(Camera intrinsics data)
-- -- --

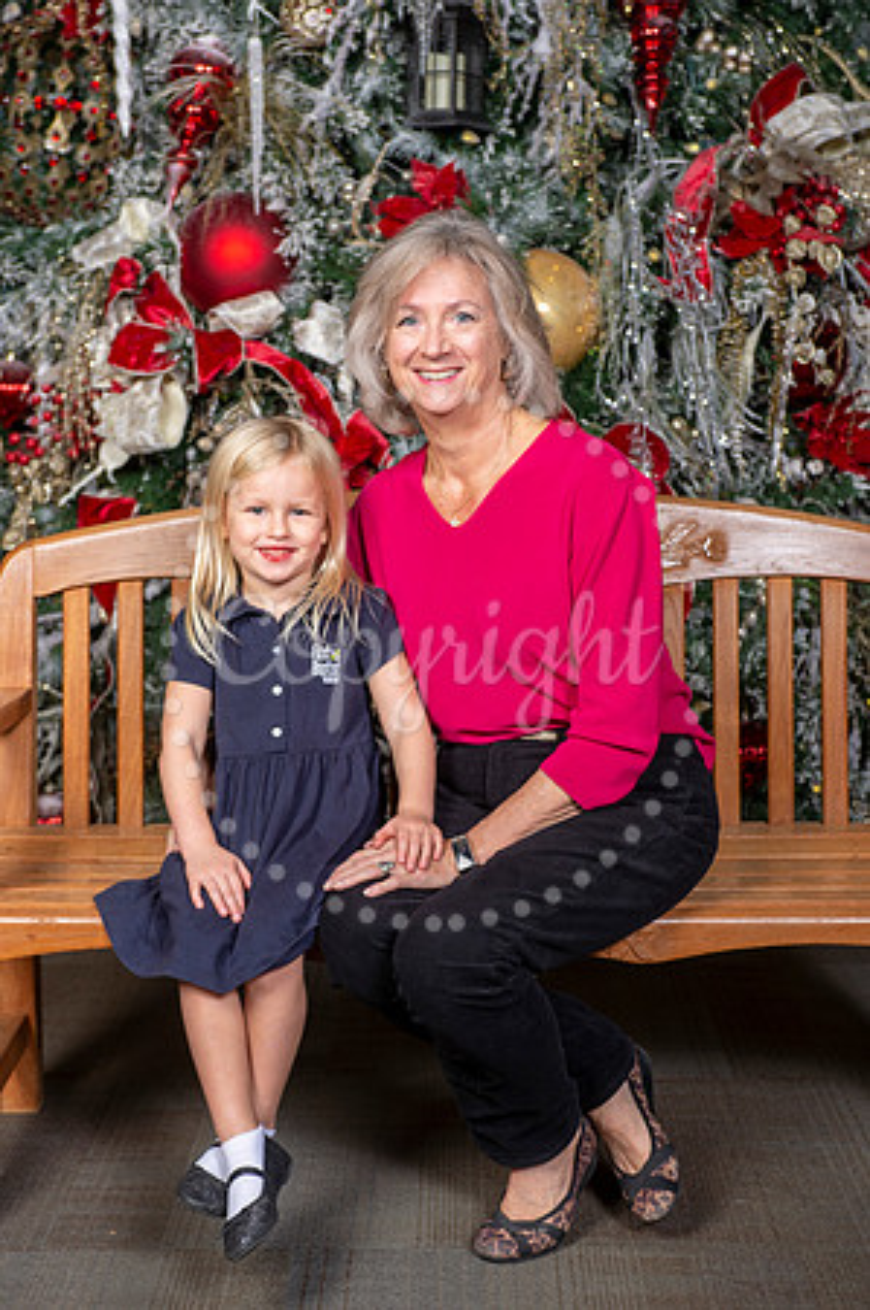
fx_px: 2253
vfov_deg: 32.4
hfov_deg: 21.9
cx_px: 435
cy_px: 655
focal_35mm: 62
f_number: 7.1
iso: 160
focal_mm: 62
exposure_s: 1/125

-- -- --

Task item
Every entry above should be restated word for word, with the images left out.

Response to this task
fx_px: 2253
vfov_deg: 32.4
hfov_deg: 21.9
cx_px: 435
cy_px: 655
focal_35mm: 62
f_number: 7.1
iso: 160
focal_mm: 62
exposure_s: 1/125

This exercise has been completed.